- Data supplied -
· · ·
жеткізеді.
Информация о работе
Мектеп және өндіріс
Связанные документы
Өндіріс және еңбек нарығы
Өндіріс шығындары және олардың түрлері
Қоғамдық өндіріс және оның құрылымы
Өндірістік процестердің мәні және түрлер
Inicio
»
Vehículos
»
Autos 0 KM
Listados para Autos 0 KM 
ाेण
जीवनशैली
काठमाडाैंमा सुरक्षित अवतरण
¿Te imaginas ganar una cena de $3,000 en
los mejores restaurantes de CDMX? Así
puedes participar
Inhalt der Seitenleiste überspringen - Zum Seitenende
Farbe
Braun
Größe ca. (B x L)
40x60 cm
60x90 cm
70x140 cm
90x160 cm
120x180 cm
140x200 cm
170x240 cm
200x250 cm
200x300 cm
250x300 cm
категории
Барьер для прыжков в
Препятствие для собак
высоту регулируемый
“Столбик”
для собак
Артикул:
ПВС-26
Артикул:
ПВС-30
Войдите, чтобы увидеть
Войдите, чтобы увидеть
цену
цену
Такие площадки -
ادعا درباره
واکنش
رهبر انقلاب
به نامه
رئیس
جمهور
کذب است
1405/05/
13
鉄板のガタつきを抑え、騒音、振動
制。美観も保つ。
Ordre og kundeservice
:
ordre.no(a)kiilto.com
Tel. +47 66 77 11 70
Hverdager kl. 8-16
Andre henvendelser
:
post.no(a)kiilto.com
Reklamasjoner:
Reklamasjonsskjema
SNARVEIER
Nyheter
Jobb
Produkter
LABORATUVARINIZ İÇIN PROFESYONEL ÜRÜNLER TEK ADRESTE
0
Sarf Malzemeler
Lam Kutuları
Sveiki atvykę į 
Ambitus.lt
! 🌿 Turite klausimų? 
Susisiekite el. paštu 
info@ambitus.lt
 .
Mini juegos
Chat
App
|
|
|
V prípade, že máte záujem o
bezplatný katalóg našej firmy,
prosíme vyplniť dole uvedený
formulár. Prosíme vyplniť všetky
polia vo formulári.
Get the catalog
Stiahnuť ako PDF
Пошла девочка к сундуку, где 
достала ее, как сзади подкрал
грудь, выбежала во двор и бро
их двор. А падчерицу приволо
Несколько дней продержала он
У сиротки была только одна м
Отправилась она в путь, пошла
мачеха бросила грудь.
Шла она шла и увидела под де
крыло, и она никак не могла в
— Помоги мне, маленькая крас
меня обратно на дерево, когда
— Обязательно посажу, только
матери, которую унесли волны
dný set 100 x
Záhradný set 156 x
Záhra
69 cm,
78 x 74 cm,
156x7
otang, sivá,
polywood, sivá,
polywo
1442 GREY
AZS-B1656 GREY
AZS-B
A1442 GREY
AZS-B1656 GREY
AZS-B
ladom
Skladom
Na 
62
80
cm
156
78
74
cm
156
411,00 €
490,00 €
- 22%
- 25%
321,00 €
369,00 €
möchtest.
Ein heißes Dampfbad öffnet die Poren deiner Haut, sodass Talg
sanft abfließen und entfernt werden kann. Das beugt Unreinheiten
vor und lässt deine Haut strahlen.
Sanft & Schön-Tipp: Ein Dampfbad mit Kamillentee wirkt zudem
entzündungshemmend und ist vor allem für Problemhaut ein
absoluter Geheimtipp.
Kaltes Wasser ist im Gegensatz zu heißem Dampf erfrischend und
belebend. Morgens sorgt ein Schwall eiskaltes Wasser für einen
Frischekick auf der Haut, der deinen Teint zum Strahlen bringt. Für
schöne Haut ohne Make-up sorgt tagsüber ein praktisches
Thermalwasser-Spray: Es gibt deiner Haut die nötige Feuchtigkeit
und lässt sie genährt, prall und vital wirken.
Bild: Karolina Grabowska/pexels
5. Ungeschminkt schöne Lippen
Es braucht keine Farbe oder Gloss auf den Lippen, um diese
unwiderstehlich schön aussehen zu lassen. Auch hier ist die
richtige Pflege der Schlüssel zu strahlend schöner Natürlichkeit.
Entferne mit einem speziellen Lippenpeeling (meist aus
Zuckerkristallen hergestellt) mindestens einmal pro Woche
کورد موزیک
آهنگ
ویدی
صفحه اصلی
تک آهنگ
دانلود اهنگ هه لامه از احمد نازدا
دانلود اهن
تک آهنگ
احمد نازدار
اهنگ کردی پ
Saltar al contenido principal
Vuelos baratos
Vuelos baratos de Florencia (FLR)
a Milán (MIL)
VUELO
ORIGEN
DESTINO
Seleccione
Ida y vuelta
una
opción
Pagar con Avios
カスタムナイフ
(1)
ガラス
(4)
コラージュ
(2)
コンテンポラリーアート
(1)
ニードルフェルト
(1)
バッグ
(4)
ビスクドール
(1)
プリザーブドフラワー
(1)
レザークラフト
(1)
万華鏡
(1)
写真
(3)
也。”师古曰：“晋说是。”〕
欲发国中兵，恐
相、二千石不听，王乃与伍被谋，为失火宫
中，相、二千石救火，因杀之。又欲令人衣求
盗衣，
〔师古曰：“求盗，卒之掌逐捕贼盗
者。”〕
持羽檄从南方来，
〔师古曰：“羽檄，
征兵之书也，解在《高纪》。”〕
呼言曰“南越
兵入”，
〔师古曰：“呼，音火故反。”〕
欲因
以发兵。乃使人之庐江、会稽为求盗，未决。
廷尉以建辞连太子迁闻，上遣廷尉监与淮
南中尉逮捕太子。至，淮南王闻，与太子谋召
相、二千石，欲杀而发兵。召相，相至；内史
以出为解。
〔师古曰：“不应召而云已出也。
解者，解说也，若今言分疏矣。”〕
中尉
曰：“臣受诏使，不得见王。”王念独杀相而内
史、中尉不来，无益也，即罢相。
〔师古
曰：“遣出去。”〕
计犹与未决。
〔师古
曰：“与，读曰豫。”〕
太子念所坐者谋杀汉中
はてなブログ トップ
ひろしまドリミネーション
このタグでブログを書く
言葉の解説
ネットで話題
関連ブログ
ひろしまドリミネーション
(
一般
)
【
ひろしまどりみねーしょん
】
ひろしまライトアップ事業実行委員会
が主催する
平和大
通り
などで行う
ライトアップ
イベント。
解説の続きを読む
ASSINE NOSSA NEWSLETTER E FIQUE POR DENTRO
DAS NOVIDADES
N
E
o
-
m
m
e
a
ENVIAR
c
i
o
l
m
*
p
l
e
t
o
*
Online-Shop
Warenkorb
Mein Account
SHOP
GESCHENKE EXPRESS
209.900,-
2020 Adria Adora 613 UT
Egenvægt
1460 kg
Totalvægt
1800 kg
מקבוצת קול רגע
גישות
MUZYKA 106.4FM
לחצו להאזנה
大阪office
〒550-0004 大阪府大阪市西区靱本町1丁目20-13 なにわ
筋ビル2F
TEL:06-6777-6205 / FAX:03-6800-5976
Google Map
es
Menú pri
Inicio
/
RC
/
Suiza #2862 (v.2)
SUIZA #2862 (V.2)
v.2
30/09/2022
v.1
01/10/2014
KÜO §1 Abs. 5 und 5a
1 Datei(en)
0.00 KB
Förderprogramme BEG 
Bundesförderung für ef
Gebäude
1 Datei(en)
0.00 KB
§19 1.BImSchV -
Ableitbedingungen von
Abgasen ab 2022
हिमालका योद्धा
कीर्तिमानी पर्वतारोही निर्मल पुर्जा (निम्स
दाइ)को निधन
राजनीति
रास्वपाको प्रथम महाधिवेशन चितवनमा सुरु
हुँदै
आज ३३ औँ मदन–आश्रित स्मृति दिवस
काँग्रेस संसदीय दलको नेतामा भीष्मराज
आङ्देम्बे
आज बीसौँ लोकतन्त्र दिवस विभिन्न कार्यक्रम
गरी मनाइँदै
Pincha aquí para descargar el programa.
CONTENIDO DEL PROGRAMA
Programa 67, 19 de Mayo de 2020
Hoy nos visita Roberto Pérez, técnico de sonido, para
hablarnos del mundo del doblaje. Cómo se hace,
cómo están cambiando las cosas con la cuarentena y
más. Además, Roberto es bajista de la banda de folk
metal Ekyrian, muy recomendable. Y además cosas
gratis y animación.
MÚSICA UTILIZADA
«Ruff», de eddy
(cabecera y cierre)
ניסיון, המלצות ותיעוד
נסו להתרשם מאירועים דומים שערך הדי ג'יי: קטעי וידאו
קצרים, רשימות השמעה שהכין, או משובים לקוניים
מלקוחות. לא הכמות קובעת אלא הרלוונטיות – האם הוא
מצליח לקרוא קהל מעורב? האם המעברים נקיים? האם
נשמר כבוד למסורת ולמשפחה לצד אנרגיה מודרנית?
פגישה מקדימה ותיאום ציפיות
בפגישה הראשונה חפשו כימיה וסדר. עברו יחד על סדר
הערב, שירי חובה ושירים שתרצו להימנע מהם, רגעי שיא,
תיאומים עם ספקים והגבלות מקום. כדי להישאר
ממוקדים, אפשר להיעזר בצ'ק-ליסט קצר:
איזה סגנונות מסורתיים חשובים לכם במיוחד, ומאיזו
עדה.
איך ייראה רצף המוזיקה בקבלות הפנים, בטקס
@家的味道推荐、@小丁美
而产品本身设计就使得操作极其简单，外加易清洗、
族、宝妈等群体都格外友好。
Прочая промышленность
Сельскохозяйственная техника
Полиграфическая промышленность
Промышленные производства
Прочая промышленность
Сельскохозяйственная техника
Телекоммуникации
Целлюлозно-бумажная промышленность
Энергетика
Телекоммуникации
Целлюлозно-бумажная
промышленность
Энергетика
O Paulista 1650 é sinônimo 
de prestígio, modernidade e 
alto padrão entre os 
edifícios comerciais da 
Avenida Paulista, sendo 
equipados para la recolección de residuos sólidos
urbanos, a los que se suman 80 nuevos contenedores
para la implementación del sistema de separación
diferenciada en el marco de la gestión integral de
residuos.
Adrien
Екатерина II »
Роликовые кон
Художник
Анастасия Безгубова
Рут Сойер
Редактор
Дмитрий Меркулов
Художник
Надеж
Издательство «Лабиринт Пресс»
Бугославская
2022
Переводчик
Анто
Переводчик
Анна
· · ·
- Task to carry out -
Where a line of the material above holds the string "двор", copy that line.

- Exercise solution -
грудь, выбежала во двор и бро
их двор. А падчерицу приволо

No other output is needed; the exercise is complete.